## What to do
Retype word for word the stretch of entries below from the line that has "esta Agenda poderá" through the line that has "يُعدّ أقل ب", and omit the pictures.

## Supplied records
********
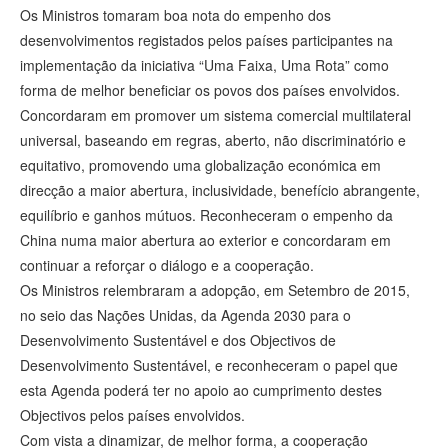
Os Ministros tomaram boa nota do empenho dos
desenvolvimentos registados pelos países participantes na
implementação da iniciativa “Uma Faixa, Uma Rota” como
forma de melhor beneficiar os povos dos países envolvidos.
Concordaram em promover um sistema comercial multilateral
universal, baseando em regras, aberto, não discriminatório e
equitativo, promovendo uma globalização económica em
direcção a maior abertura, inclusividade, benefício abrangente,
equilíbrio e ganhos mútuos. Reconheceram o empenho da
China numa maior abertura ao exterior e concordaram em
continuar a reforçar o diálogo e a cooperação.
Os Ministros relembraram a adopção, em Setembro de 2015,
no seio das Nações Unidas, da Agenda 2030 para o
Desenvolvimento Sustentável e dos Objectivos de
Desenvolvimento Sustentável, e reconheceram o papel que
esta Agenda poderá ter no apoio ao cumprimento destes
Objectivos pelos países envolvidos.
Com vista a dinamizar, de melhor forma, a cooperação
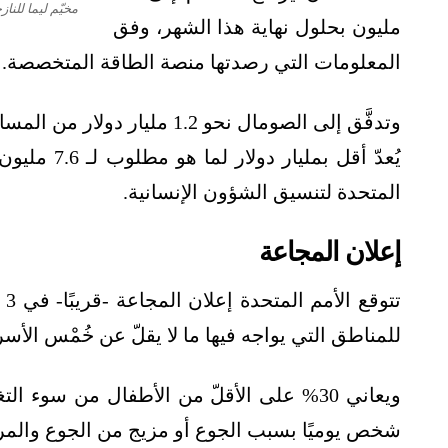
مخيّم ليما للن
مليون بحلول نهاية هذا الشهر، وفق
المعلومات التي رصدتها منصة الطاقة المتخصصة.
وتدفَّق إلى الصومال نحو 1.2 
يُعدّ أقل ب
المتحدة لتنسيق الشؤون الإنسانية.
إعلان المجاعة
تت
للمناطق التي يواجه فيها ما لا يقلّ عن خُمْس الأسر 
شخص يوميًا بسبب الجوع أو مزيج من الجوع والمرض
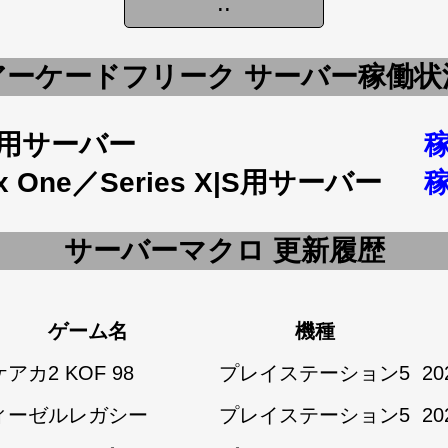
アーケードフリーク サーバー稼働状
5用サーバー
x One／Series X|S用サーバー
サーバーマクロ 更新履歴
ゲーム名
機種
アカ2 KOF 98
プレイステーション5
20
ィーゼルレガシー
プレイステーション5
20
********
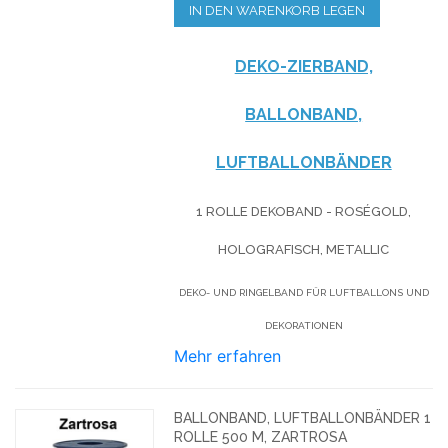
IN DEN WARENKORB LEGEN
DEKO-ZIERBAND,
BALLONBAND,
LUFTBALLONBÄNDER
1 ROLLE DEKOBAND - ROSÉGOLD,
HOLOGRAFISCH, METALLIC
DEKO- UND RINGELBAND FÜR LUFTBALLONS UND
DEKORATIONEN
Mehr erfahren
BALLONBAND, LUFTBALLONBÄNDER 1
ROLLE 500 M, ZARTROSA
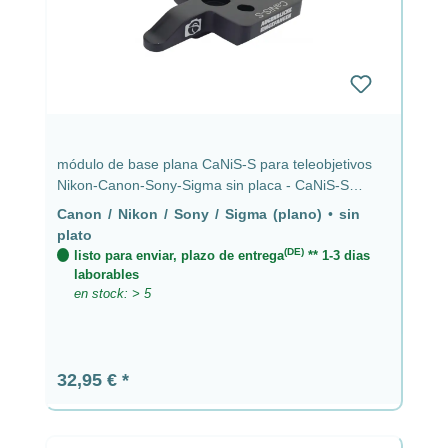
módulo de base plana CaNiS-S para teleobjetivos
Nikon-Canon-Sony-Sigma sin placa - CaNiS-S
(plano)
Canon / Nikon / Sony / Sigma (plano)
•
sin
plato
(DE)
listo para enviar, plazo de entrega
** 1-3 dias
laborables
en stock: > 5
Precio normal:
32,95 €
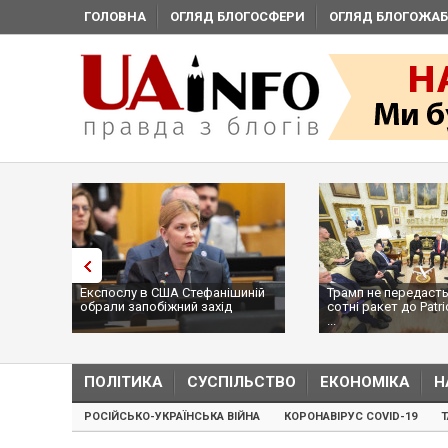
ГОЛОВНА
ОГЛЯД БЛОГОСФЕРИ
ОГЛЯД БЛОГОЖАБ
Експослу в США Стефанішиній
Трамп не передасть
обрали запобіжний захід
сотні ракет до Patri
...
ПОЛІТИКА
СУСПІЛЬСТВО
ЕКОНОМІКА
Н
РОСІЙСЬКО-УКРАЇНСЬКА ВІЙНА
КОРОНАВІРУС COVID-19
********
## Response
esta Agenda poderá ter no apoio ao cumprimento destes
Objectivos pelos países envolvidos.
Com vista a dinamizar, de melhor forma, a cooperação
مخيّم ليما للن
مليون بحلول نهاية هذا الشهر، وفق
المعلومات التي رصدتها منصة الطاقة المتخصصة.
وتدفَّق إلى الصومال نحو 1.2 
يُعدّ أقل ب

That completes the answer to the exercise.